German national rail giant Deutsche Bahn is looking to print spare parts for its vast army of trains.

At the moment it is little more than a feasibility study. But with 3D printing advancing fast and the aviation industry adopting it en masse, it’s hard to see how the German rail service won’t find a use for additive manufacturing in some form or another.

Deutsche Bahn 3D printing

Government grants could help

The German government will inevitably support the move with a series of grants, as Deutsche Bahn is looking to form partnerships between the established masters of 3D printing and a series of start-ups. A contract to supply the rail network is obviously hot property and every additive printing company in the country will want a piece of this action.

Mobility goes Additive is the working group that will make the decisions and it attended the 3D Printing for Automotive conference in Ettlingen recently. Stefanie Bricwede heads up the group and is concerned that the rail and automotive industries need to stake their own claim to the world of 3D printing and ensure that the aviation industry doesn’t take all the available resources.

New materials on the way?

3D printing for the rail industry goes beyond the simple cost and efficiency savings on offer from a network of printers around the country producing consumables and replacement parts on demand. While DB will focus on metal parts to begin with, it wants to investigate the potential of replacing metal with more durable plastics at some point and 3D printing is the ideal way to develop prototypes in a cost-effective manner.

There are issues, including a lack of CAD data for some of the trains that are more than 40 years old. So the parts must be scanned and then replicated, rather than simply printed from existing plans. This is all a part of the process, though, and the extra work should pay off in the long run. Without scanning the parts there could be even bigger issues anyway, as attempting to replicate parts by traditional methods can cause quality issues.
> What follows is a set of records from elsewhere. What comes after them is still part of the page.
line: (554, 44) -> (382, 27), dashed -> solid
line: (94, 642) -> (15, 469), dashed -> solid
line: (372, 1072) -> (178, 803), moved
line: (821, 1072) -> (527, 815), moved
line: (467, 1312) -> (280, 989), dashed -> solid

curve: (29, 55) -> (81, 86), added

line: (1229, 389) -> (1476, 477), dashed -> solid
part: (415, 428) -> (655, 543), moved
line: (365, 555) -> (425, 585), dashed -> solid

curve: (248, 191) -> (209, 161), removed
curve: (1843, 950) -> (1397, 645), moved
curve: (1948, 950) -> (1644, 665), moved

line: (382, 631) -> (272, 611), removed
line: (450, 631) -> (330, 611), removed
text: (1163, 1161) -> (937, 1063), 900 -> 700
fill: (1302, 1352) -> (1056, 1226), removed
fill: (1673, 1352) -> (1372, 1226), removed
The only debate is likely to focus on whether 3D printing can match traditional production methods when it comes to the structural integrity of tracks and other items that are forced to withstand massive abuse. A wave of testing should assuage those fears, though, and 3D printing could soon take over almost every part of the production process.

Big companies join the fray

A series of big names have signed up for the initiative, including technology giant Siemens and EOS, one of Germany’s biggest manufacturers of 3D printers. VDMA, which is effectively the German overseers for machine and plant builders, has also joined the working group and is now looking for international partners that can bring invaluable expertise and experience.

It’s not a move anybody will take lightly, as lives literally depend on the integrity of the parts. We should take it as a glowing endorsement of 3D printing as a whole, though, that the German rail giant is looking at using additive printing for such mission critical parts.

DB proudly flies the flag for Germany and is widely considered one of the finest rail networks in the world. If it can find efficiencies, improve the service and even build better trains with the help of 3D printing, we can expect the rest of the world to follow in its tracks.